Structured Gradient-based Interpretations via Norm-Regularized Adversarial Training
This work addresses the need for more interpretable and structured explanations in deep learning for computer vision applications, though it is incremental as it builds on existing gradient-based methods.
The authors tackled the problem of gradient-based saliency maps lacking desired structures like sparsity and connectedness in computer vision models, and they proposed using adversarial training to induce these structures, showing improved results on benchmark datasets.

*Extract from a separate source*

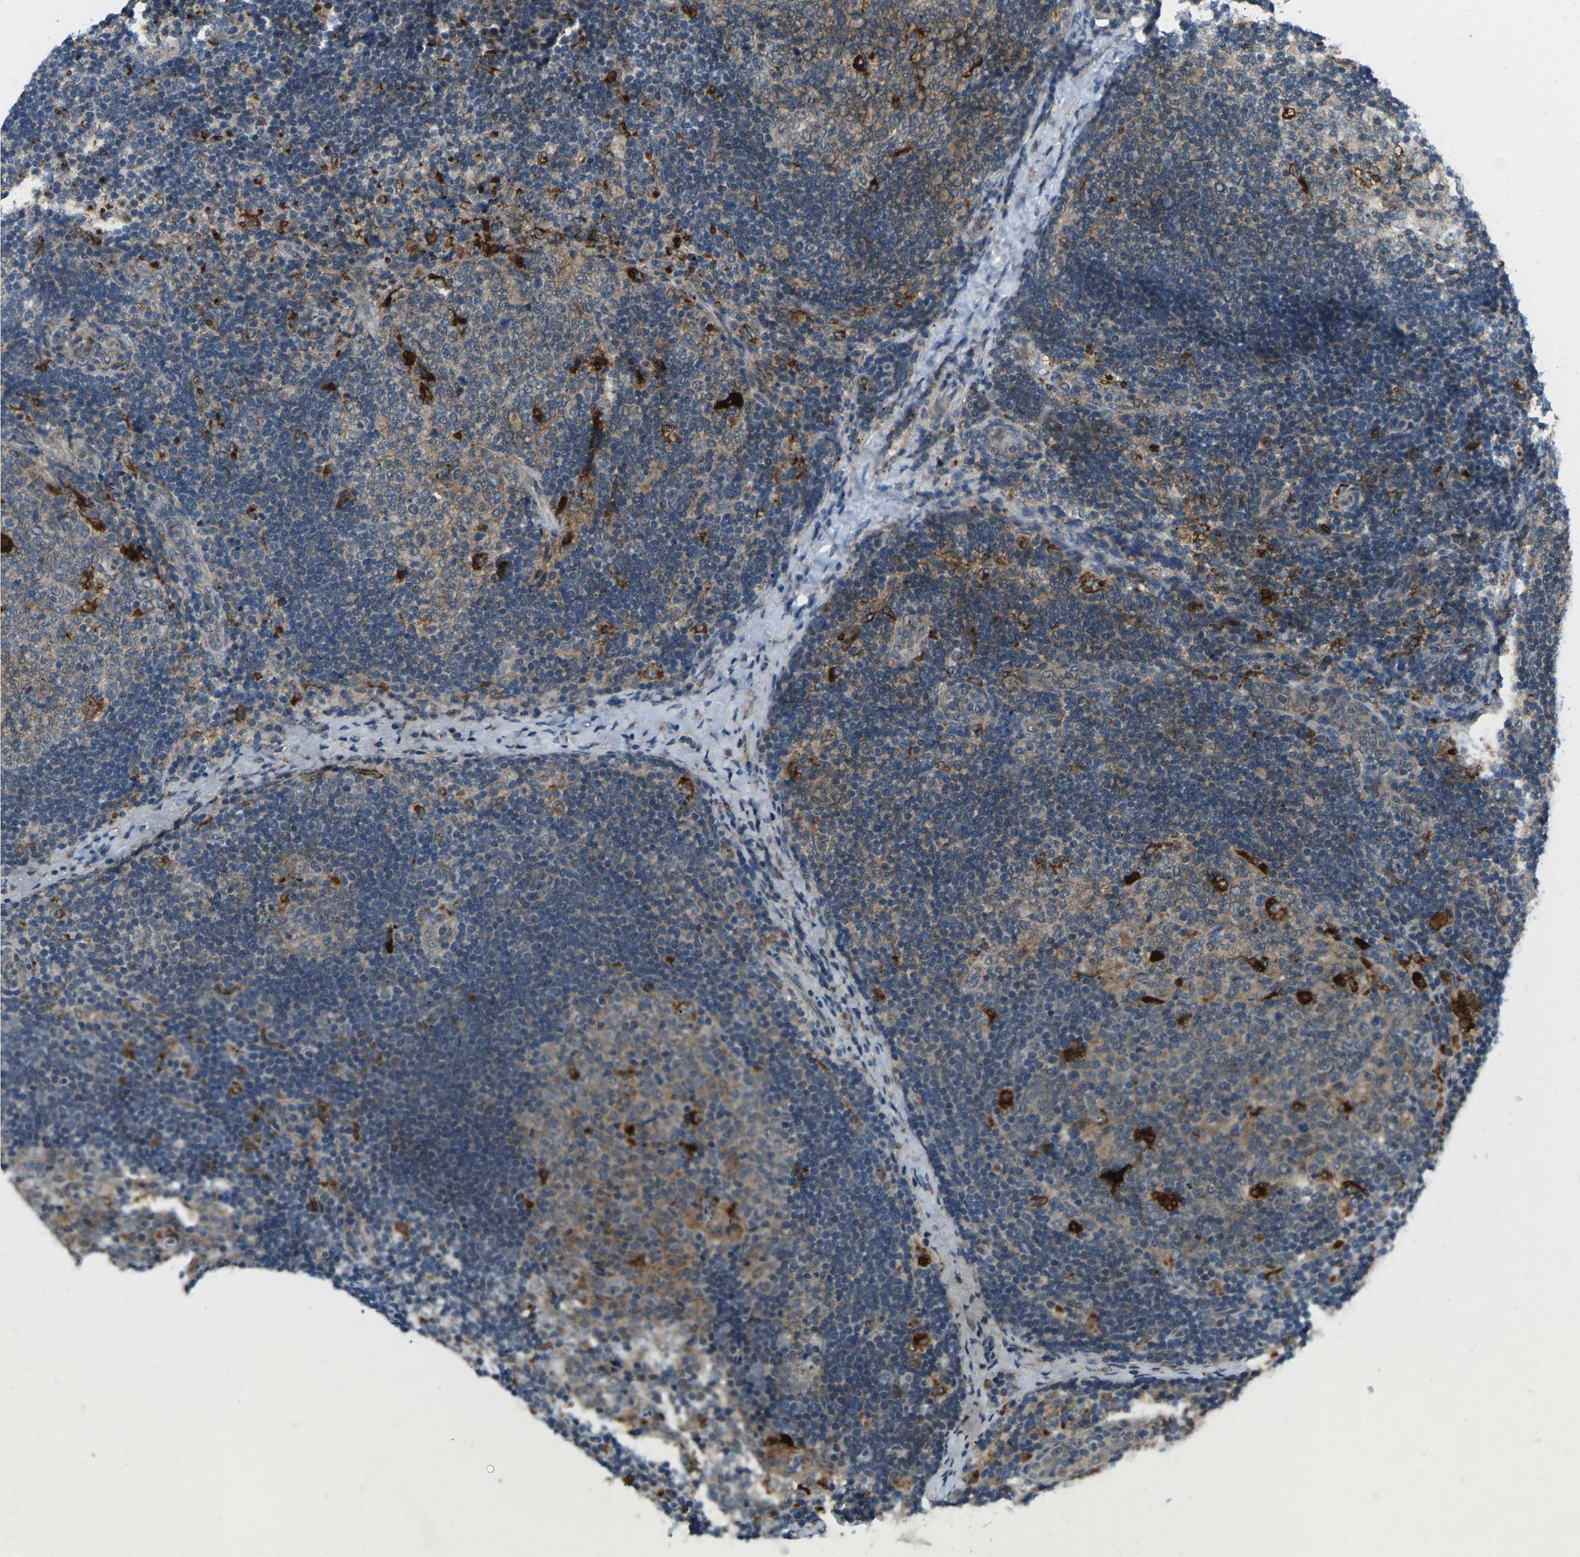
{"staining": {"intensity": "strong", "quantity": "<25%", "location": "cytoplasmic/membranous"}, "tissue": "lymph node", "cell_type": "Germinal center cells", "image_type": "normal", "snomed": [{"axis": "morphology", "description": "Normal tissue, NOS"}, {"axis": "topography", "description": "Lymph node"}], "caption": "Germinal center cells reveal medium levels of strong cytoplasmic/membranous expression in approximately <25% of cells in unremarkable lymph node.", "gene": "SLC31A2", "patient": {"sex": "female", "age": 14}}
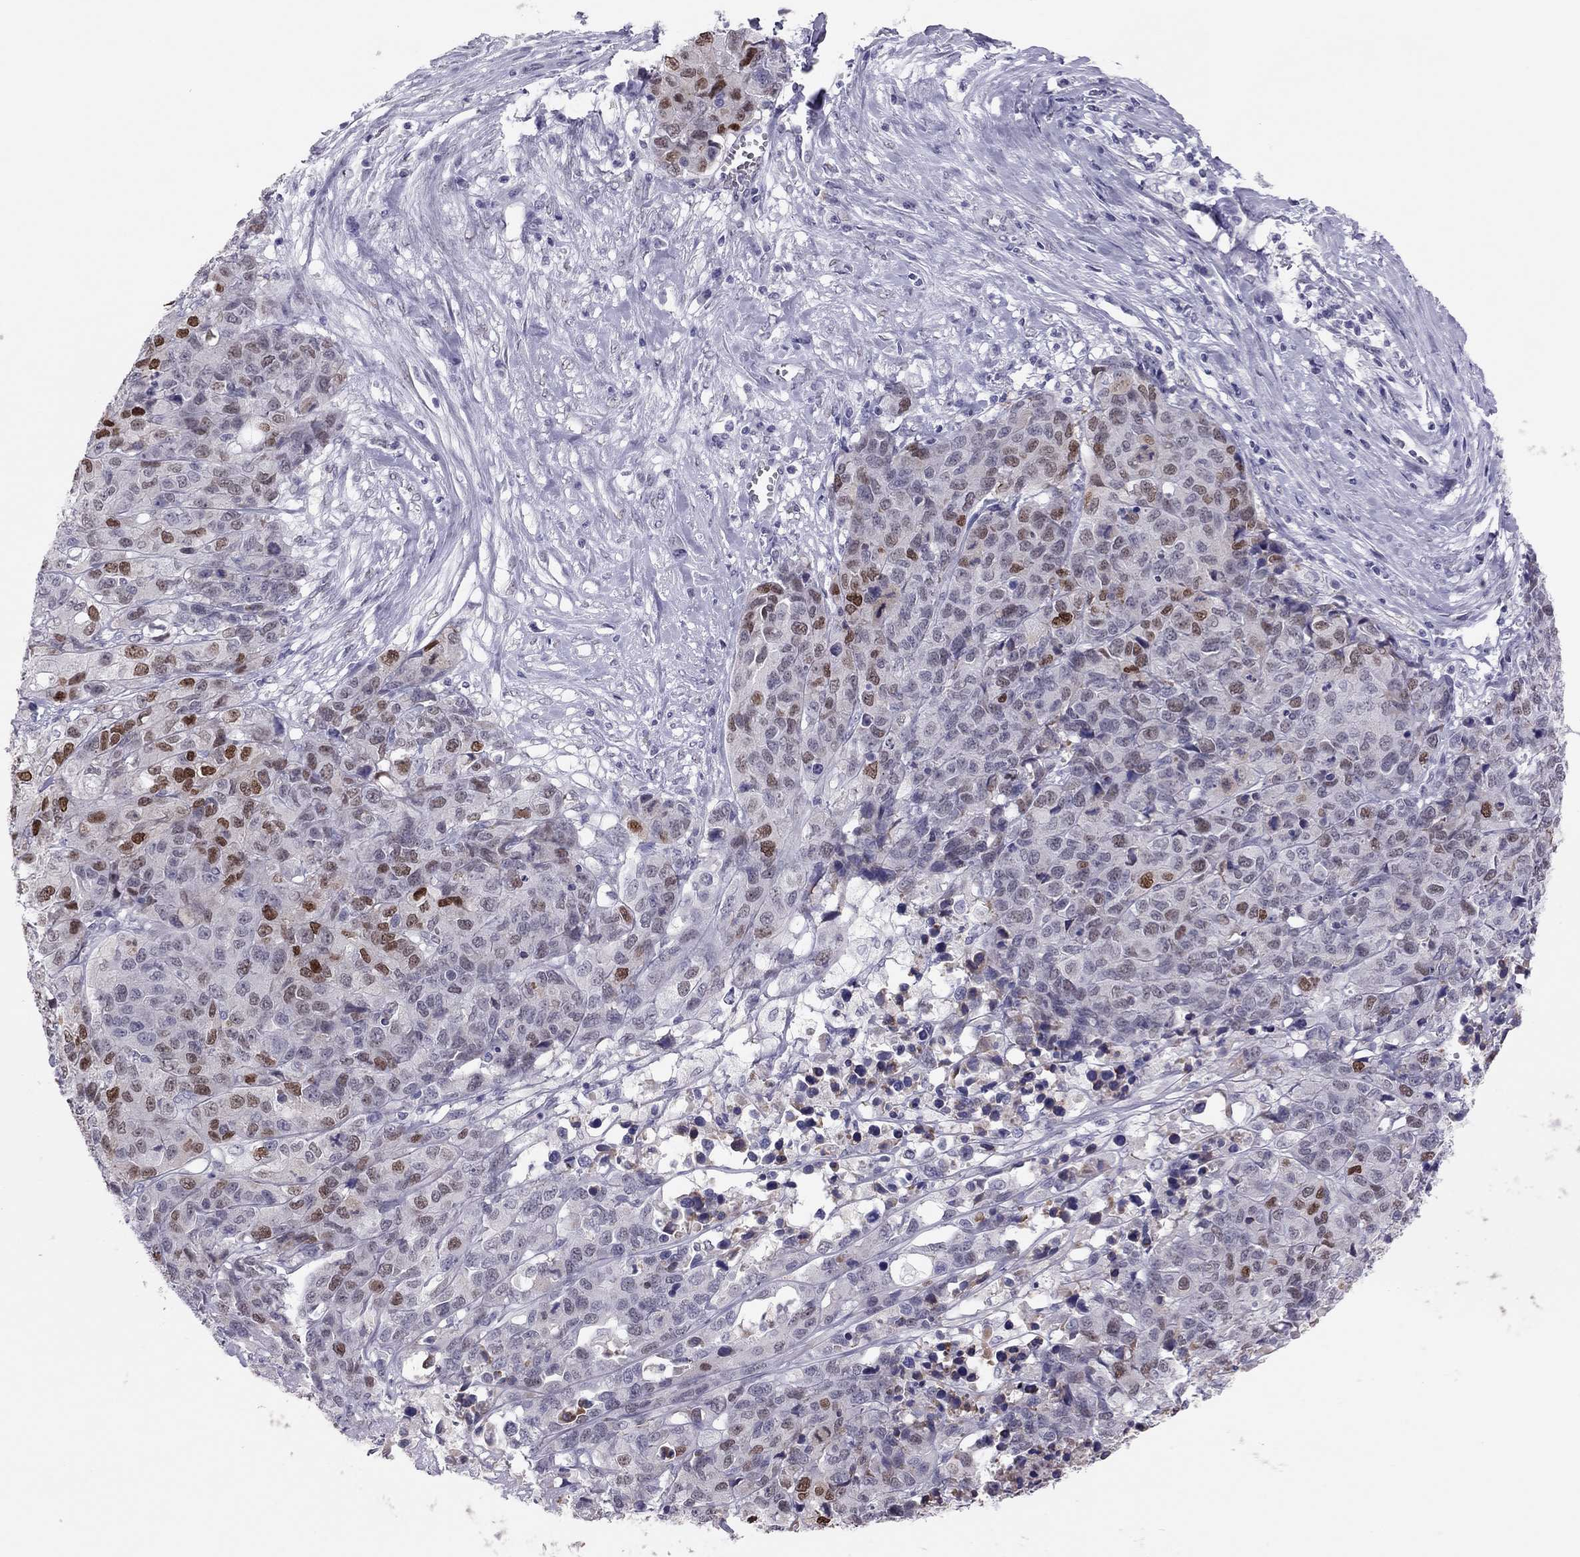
{"staining": {"intensity": "strong", "quantity": "<25%", "location": "nuclear"}, "tissue": "ovarian cancer", "cell_type": "Tumor cells", "image_type": "cancer", "snomed": [{"axis": "morphology", "description": "Cystadenocarcinoma, serous, NOS"}, {"axis": "topography", "description": "Ovary"}], "caption": "Protein staining by immunohistochemistry (IHC) shows strong nuclear expression in approximately <25% of tumor cells in ovarian cancer (serous cystadenocarcinoma). (IHC, brightfield microscopy, high magnification).", "gene": "PHOX2A", "patient": {"sex": "female", "age": 87}}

Gradient-based saliency maps have been widely used to explain the decisions of deep neural network classifiers. However, standard gradient-based interpretation maps, including the simple gradient and integrated gradient algorithms, often lack desired structures such as sparsity and connectedness in their application to real-world computer vision models. A frequently used approach to inducing sparsity structures into gradient-based saliency maps is to alter the simple gradient scheme using sparsification or norm-based regularization. A drawback with such post-processing methods is their frequently-observed significant loss in fidelity to the original simple gradient map. In this work, we propose to apply adversarial training as an in-processing scheme to train neural networks with structured simple gradient maps. We show a duality relation between the regularized norms of the adversarial perturbations and gradient-based maps, based on which we design adversarial training loss functions promoting sparsity and group-sparsity properties in simple gradient maps. We present several numerical results to show the influence of our proposed norm-based adversarial training methods on the standard gradient-based maps of standard neural network architectures on benchmark image datasets.